Design files in text formats
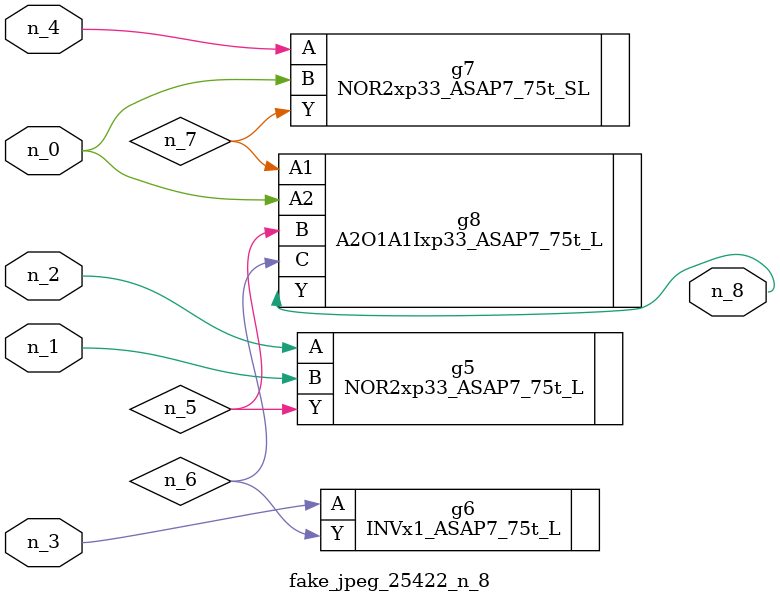
<source format=v>
module fake_jpeg_25422_n_8 (n_3, n_2, n_1, n_0, n_4, n_8);

input n_3;
input n_2;
input n_1;
input n_0;
input n_4;

output n_8;

wire n_6;
wire n_5;
wire n_7;

NOR2xp33_ASAP7_75t_L g5 ( 
.A(n_2),
.B(n_1),
.Y(n_5)
);

INVx1_ASAP7_75t_L g6 ( 
.A(n_3),
.Y(n_6)
);

NOR2xp33_ASAP7_75t_SL g7 ( 
.A(n_4),
.B(n_0),
.Y(n_7)
);

A2O1A1Ixp33_ASAP7_75t_L g8 ( 
.A1(n_7),
.A2(n_0),
.B(n_5),
.C(n_6),
.Y(n_8)
);


endmodule
</source>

- **What you will do**
Your reply must reproduce all of the entries exactly and contain no pictures.

- **Result of the exercise**
<source format=v>
module fake_jpeg_25422_n_8 (n_3, n_2, n_1, n_0, n_4, n_8);

input n_3;
input n_2;
input n_1;
input n_0;
input n_4;

output n_8;

wire n_6;
wire n_5;
wire n_7;

NOR2xp33_ASAP7_75t_L g5 ( 
.A(n_2),
.B(n_1),
.Y(n_5)
);

INVx1_ASAP7_75t_L g6 ( 
.A(n_3),
.Y(n_6)
);

NOR2xp33_ASAP7_75t_SL g7 ( 
.A(n_4),
.B(n_0),
.Y(n_7)
);

A2O1A1Ixp33_ASAP7_75t_L g8 ( 
.A1(n_7),
.A2(n_0),
.B(n_5),
.C(n_6),
.Y(n_8)
);


endmodule
</source>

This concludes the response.